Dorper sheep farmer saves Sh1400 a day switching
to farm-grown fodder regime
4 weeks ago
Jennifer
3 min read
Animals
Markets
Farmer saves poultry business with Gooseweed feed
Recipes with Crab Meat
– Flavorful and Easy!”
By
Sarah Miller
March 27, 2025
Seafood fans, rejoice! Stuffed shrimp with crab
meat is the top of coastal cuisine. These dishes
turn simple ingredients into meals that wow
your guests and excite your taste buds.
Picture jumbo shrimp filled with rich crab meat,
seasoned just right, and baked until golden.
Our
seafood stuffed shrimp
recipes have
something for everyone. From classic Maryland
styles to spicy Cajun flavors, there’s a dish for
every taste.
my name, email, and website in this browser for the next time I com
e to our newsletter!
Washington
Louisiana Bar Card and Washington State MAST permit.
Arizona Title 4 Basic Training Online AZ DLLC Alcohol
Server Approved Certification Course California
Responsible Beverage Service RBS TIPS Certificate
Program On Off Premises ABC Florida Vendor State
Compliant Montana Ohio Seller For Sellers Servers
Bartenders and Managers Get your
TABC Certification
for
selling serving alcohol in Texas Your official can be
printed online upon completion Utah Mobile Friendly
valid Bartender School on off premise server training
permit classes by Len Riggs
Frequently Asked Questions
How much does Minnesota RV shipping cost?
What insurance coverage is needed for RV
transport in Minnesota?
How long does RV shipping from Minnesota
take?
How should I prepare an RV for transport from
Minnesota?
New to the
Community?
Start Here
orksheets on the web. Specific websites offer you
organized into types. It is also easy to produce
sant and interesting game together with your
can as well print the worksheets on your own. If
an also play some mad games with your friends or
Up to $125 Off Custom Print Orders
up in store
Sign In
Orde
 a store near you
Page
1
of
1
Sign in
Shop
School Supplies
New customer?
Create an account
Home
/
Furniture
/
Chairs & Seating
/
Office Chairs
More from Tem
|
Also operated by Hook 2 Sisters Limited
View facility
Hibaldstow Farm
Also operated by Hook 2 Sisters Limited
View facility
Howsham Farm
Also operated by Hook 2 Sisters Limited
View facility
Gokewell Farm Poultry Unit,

====

*Exercise prompt:* Could you write out all of the lines above, word for word and in the same order?

*Answer box:*
Dorper sheep farmer saves Sh1400 a day switching
to farm-grown fodder regime
4 weeks ago
Jennifer
3 min read
Animals
Markets
Farmer saves poultry business with Gooseweed feed
Recipes with Crab Meat
– Flavorful and Easy!”
By
Sarah Miller
March 27, 2025
Seafood fans, rejoice! Stuffed shrimp with crab
meat is the top of coastal cuisine. These dishes
turn simple ingredients into meals that wow
your guests and excite your taste buds.
Picture jumbo shrimp filled with rich crab meat,
seasoned just right, and baked until golden.
Our
seafood stuffed shrimp
recipes have
something for everyone. From classic Maryland
styles to spicy Cajun flavors, there’s a dish for
every taste.
my name, email, and website in this browser for the next time I com
e to our newsletter!
Washington
Louisiana Bar Card and Washington State MAST permit.
Arizona Title 4 Basic Training Online AZ DLLC Alcohol
Server Approved Certification Course California
Responsible Beverage Service RBS TIPS Certificate
Program On Off Premises ABC Florida Vendor State
Compliant Montana Ohio Seller For Sellers Servers
Bartenders and Managers Get your
TABC Certification
for
selling serving alcohol in Texas Your official can be
printed online upon completion Utah Mobile Friendly
valid Bartender School on off premise server training
permit classes by Len Riggs
Frequently Asked Questions
How much does Minnesota RV shipping cost?
What insurance coverage is needed for RV
transport in Minnesota?
How long does RV shipping from Minnesota
take?
How should I prepare an RV for transport from
Minnesota?
New to the
Community?
Start Here
orksheets on the web. Specific websites offer you
organized into types. It is also easy to produce
sant and interesting game together with your
can as well print the worksheets on your own. If
an also play some mad games with your friends or
Up to $125 Off Custom Print Orders
up in store
Sign In
Orde
 a store near you
Page
1
of
1
Sign in
Shop
School Supplies
New customer?
Create an account
Home
/
Furniture
/
Chairs & Seating
/
Office Chairs
More from Tem
|
Also operated by Hook 2 Sisters Limited
View facility
Hibaldstow Farm
Also operated by Hook 2 Sisters Limited
View facility
Howsham Farm
Also operated by Hook 2 Sisters Limited
View facility
Gokewell Farm Poultry Unit,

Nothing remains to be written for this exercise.